Cudnn Error in initializeCommonContext

Description

Hi, I met a problem when I tried to deserialize a TensorRT engine and create the context. The system threw an Error like below:
safeContext.cpp (124) - Cudnn Error in initializeCommonContext: 4 (Could not initialize cudnn, please check cudnn installation.)
INVALID_STATE: std::exception
INVALID_CONFIG:Deserialize the cuda engine failed.”

So I would like to claim my environment first.

Environment

TensorRT Version: 7.2.2.3
GPU Type: 1050Ti
Nvidia Driver Version: 440.82
CUDA Version: 10.2
CUDNN Version: 8.0.5
Operating System + Version: Ubuntu 18.04
Python Version (if applicable): not used
TensorFlow Version (if applicable): not used
PyTorch Version (if applicable): not used
Baremetal or Container (if container which image + tag):

I tried to find some useful information from github or previous posts. It seems like the problem caused by the incompatiblility among TensorRT, CUDA, CUDNN and CUDA driver versions.

However, I have checked the Cudnn-8.0.5 support matrix and found that, the related version of CUDA and driver is 10.2 and 440, so I would assume the version of these dependencies is correct.

Then I think there might be some wrong operations during the installation. So I would like to show the process of building environment.

Step 1: I download the TensorRT-7.2.2.3 (tar package), CUDA-10.2(runtime file), cudnn-8.0.5 (tar package) from the official website. (The driver 440.82 is already exists)
Step 2: I run the cuda runfile to install CUDA toolkit(without driver and samples). I decompress the TensorRT tar package and cudnn tar package.
Step 3: I copy the include files and .so libs from cudnn “include/lib” directory to cuda “include/lib64” directory.
Step 4: I exported the TensorRT lib path and cuda lib path.
Step 5: I put my resnet50.onnx model file to the directory TensorRT-7.2.2.3/bin and use ./trtexec to convert the model from .onnx to .trt using
./trtexec --onnx=resnet50.onnx --saveEngine=resnet50.trt
Step 6: I deserialize my model in C++ then it threw an error like above.

I get confused about the error log because the installation of cudnn was quite simple. I also tried to install cudnn using the debian package but still causing the same problem. I have seen the previous post that this error might cause by OOM but I am sure deserailizing an resnet50 model will not cost more than 4g memory. I have checked that before deserailzing the model there is 3+GB memory left.

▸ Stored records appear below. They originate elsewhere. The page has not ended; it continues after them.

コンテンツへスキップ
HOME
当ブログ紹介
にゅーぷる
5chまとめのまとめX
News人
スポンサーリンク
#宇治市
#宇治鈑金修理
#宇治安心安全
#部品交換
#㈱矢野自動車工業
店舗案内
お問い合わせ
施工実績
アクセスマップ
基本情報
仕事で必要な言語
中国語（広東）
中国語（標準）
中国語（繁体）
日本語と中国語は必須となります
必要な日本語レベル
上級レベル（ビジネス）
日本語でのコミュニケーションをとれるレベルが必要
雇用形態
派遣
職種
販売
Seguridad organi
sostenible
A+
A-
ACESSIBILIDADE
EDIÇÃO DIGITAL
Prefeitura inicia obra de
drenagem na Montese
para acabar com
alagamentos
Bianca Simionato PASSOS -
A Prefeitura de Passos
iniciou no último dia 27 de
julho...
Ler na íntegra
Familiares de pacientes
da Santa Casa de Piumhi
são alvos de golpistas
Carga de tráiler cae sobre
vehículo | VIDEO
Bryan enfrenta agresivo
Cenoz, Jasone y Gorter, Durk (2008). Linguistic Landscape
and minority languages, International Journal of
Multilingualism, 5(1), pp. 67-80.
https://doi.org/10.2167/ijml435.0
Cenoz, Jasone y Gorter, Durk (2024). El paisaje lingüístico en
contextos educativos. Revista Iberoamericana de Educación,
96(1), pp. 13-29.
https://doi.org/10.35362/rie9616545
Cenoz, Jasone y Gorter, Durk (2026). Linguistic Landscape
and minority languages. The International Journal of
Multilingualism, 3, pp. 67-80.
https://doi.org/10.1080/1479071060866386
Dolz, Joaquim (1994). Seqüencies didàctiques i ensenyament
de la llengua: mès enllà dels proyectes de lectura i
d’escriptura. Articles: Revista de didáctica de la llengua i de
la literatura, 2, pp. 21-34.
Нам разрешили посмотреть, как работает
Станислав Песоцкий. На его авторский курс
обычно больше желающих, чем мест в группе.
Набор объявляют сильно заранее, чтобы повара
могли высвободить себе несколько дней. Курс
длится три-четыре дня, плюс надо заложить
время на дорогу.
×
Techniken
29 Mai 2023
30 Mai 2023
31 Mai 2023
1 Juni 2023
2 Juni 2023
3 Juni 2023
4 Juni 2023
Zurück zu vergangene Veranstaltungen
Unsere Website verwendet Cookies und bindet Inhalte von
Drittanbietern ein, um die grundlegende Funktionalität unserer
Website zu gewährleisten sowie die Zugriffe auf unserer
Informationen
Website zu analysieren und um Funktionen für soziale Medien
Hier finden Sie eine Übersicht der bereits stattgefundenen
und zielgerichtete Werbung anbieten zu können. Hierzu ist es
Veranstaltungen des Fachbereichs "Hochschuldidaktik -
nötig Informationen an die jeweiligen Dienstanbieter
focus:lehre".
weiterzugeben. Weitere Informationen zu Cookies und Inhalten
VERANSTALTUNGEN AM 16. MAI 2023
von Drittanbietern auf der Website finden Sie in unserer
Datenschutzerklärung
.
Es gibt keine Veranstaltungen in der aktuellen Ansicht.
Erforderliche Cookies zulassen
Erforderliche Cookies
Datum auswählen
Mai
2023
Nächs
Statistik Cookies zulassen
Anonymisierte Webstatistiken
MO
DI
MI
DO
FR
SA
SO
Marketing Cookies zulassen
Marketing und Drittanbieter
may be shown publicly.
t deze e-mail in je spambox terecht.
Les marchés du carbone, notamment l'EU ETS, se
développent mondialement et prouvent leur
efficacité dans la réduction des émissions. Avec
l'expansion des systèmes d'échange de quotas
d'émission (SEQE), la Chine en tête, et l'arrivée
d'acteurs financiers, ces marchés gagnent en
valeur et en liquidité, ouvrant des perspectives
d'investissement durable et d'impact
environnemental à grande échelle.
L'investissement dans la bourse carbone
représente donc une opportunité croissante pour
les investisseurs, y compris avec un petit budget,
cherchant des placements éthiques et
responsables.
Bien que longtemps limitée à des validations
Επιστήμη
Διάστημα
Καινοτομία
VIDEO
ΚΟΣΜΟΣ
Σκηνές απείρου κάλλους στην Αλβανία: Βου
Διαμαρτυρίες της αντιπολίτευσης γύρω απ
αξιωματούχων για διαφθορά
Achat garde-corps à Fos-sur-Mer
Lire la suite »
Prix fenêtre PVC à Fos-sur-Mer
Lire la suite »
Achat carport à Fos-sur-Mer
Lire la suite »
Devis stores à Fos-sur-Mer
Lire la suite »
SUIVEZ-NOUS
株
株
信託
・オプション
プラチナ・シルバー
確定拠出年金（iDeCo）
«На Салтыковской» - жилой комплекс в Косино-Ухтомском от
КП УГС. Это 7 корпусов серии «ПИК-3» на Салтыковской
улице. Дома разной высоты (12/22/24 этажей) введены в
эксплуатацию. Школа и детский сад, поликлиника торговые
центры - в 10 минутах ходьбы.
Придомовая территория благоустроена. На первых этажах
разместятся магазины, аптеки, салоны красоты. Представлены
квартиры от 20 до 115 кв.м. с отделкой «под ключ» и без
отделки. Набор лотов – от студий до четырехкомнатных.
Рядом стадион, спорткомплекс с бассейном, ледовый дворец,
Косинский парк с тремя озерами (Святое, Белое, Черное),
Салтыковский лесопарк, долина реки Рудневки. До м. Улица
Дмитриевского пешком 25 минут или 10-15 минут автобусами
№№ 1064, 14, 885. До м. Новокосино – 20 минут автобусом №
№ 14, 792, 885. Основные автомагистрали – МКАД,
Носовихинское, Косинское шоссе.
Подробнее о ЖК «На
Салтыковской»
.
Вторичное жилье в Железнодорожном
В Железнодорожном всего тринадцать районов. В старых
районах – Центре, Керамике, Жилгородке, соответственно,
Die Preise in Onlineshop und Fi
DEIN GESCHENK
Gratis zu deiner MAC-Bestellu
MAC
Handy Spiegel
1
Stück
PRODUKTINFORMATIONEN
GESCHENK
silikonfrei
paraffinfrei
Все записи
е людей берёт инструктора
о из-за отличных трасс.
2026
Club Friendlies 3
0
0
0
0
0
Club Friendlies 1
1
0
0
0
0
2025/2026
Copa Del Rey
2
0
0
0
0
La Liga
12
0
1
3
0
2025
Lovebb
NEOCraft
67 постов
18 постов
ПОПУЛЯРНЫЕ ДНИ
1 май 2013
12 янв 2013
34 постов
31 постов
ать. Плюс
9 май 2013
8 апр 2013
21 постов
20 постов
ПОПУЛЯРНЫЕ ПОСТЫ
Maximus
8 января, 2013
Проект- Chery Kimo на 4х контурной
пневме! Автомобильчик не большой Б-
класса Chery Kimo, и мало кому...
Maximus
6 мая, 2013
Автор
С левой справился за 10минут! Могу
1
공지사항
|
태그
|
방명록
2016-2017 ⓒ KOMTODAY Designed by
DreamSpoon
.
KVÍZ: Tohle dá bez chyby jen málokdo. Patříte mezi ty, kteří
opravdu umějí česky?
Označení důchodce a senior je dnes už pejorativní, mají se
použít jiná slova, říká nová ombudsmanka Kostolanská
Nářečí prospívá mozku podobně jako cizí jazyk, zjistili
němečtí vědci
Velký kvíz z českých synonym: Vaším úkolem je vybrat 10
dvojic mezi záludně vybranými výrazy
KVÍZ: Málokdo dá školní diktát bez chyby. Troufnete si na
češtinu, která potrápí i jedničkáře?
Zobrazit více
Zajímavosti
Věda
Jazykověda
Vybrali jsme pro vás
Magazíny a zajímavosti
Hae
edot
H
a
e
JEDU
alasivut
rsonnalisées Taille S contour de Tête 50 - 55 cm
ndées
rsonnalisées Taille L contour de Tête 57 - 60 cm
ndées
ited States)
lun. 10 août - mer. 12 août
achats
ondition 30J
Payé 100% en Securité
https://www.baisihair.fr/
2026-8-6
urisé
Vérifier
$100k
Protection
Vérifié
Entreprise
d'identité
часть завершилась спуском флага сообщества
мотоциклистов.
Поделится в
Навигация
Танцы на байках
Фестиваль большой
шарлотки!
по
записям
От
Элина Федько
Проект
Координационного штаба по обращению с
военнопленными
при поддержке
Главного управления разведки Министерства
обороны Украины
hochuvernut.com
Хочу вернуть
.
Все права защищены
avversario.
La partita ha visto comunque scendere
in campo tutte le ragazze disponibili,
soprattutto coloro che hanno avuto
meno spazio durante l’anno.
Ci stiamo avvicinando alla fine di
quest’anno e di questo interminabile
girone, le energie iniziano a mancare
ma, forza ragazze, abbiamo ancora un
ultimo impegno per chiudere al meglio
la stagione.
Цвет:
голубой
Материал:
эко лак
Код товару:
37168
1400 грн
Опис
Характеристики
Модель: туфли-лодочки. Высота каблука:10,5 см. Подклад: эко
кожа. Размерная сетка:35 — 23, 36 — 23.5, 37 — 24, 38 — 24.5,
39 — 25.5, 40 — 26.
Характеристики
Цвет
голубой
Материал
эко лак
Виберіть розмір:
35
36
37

Also there is one thing I forgot to mention. If there are both cudnn-7 and cudnn-8 exists in the system, will it affect the deserialization process?

I don’t know if I did something wrong, could anyone give some advise?

Relevant Files

Please attach or include links to any models, data, files, or scripts necessary to reproduce your issue. (Github repo, Google Drive, Dropbox, etc.)

Steps To Reproduce

Please include:

  • Exact steps/commands to build your repro
  • Exact steps/commands to run your repro
  • Full traceback of errors encountered

Hi,

This could cause the issue. Could not initialize CuDNN error usually occurs due to dependencies version mismatch. Could you please clean up the CuDNN, TensorRT and try installing them again.

You can also use TensorRT NGC to avoid system dependencies. Container Release Notes :: NVIDIA Deep Learning TensorRT Documentation

Thank you.

Hi, Thank you for your reply. I finally found out the problem, it was really tricky.
Firstly, my entire project consists of two majority parts TensorFlow-C and TensorRT. In the old situation, These two SDK were in version 1.15 (TFC) and 7.0.0.11 (TensorRT) and the system environment was CUDA-10.0+Cudnn-7.6.5. At that time, everything worked perfectly and no Error occurred.
Then TensorRT was upgraded to 7.2.2.3, the CUDA version and Cudnn version needed to be updated to 10.2 and 8.0.5. The tircky part is TFC can run using CPU that does not threw any error even version 1.15 is not compatible witg CUDA-10.2, but TensorRT which is supposed to be fine threw the cudnn initialization ERROR like above was caused by the conflict between TFC and TensorRT. The way that I proved it is to unload the entire TFC mode and load TensorRT part only. Only in this way the TensorRT section was able to run, so I guess there is something between TFC and TensorRT that restrict the behaviours of cudnn when TensorRT module is deserialized.
The problem is the entire project was complied in one environment, which means TensorRT and TFC have to use the same env to run, which seems not realistic in current phenomenon. So what I would do is to isolate the two sections individually and complie using different dependencies.

I can’t think out any better ways, and I am not 100% sure the error above is indeed caused by the confict between TFC and TensorRT.
Looking for a professional solution!